In his next big job, he didn't have large US egos to worry about. As chief executive of Australia and New Zealand Banking Group, he reduced the investment bank, focusing on its retail banking division. The result: a tripling of the share price.

It was the first time he earned the soubriquet of “Mack the Knife”.

He advocated similar treatment at RBS, which he joined in 2008. Kill the investment bank, he urged, and get back to basic high street banking. He was ignored until two years ago, after he was long gone, when his advice was finally heeded.

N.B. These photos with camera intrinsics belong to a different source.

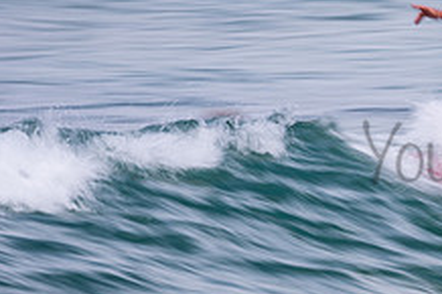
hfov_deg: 1.5
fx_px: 16353
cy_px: 135
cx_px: 572
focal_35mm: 1333
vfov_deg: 1.0
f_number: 18
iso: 64
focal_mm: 500
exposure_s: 1/20
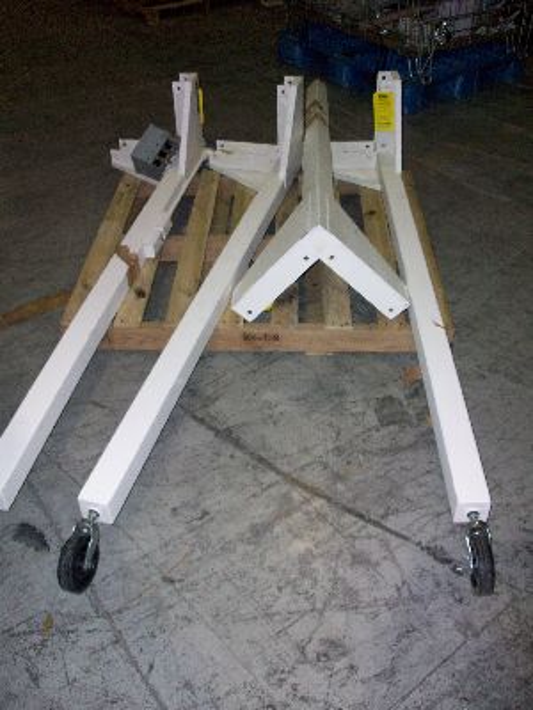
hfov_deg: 41.8
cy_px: 355
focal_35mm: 34
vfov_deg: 54.0
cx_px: 266
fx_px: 698
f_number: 2.8
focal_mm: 5.7
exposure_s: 1/60
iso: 160
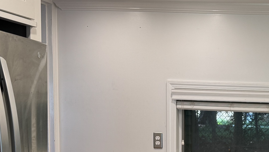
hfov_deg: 26.2
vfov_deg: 15.9
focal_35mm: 74
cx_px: 302
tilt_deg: -5.8
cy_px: 167
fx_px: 528
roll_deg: -2.3
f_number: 1.78
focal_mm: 6.76
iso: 80
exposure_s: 1/120
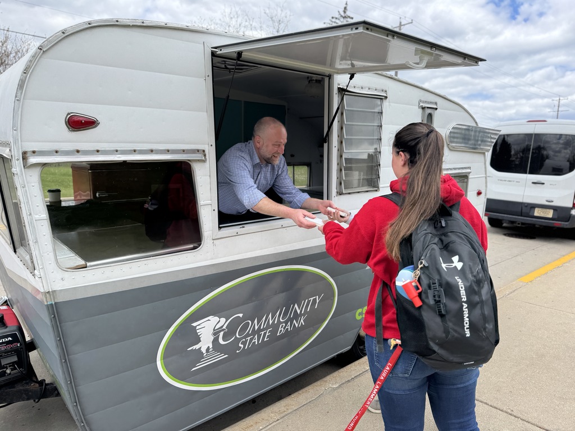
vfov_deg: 56.8
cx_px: 288
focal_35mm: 24
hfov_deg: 71.6
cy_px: 216
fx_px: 399
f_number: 1.78
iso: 80
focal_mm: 6.76
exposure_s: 1/2041
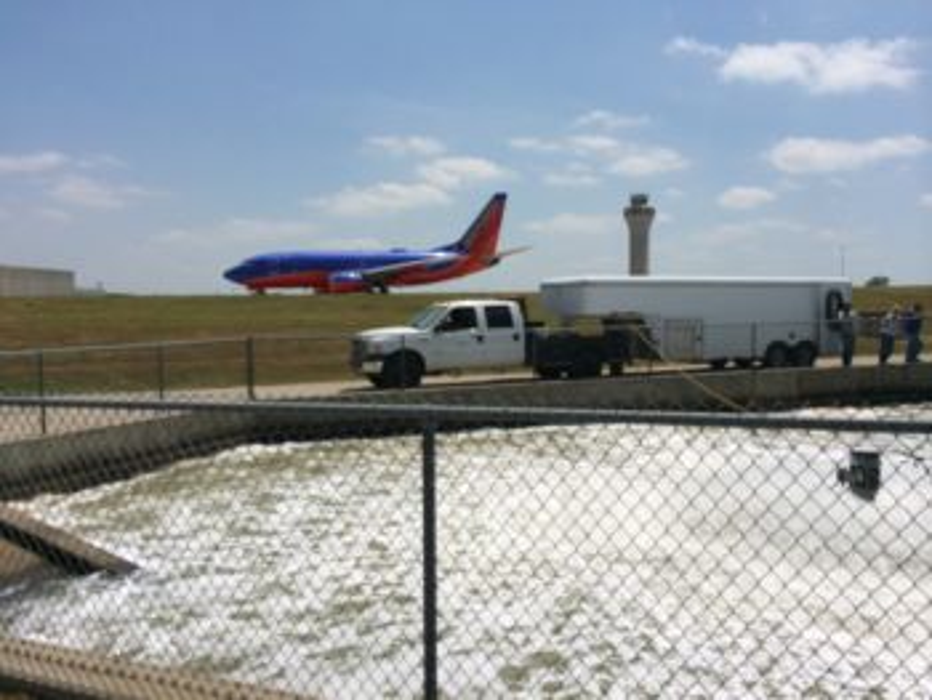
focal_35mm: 30
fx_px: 808
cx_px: 466
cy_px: 350
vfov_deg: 46.8
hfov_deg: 59.9
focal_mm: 4.12
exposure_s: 1/5882
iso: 32
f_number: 2.2
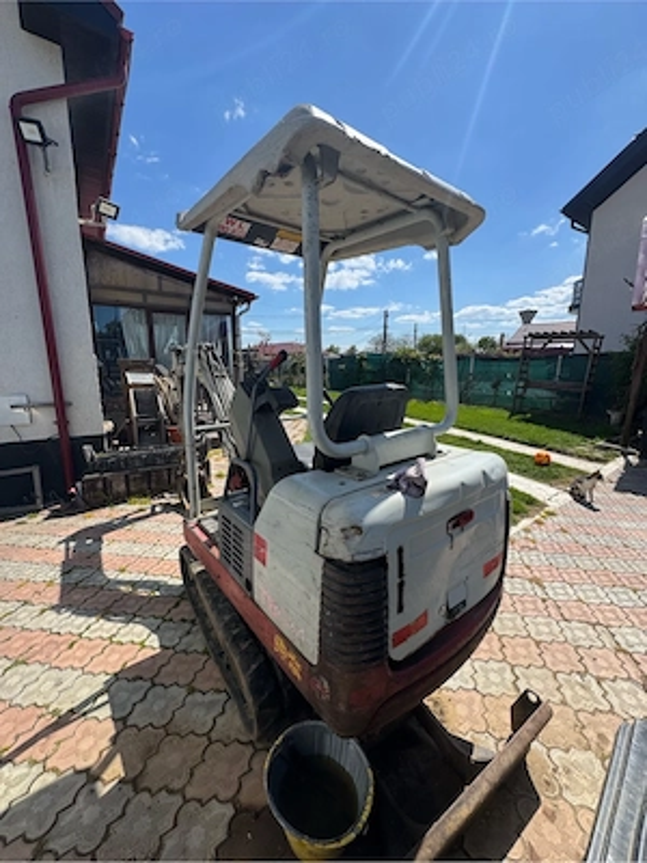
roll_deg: -0.7
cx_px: 324
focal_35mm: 14
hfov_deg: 85.7
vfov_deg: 102.1
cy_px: 432
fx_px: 349
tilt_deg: -10.4
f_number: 2.2
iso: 50
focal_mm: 2.22
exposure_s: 1/1880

But it was at Aviva that he really earned his moniker. He arrived as chairman designate of a business that investors felt had been badly led by chief executive Andrew Moss. Five months later, a pay revolt in the “shareholder spring” of 2012 persuaded McFarlane there was no option: he had to oust Moss and run the business himself. The blow was struck the day before Moss's wedding.

Barely pausing to wipe the blade, McFarlane was soon swinging it around Aviva, selling non-core businesses and hacking away at the layers of management.

Given McFarlane's track record, rumours he was dusting down the sharpening steel again for Antony Jenkins started the day he became Barclays chairman two months ago. But the speed with which he moved shocked even his closest followers.

There is no doubt: Mack the Knife is back.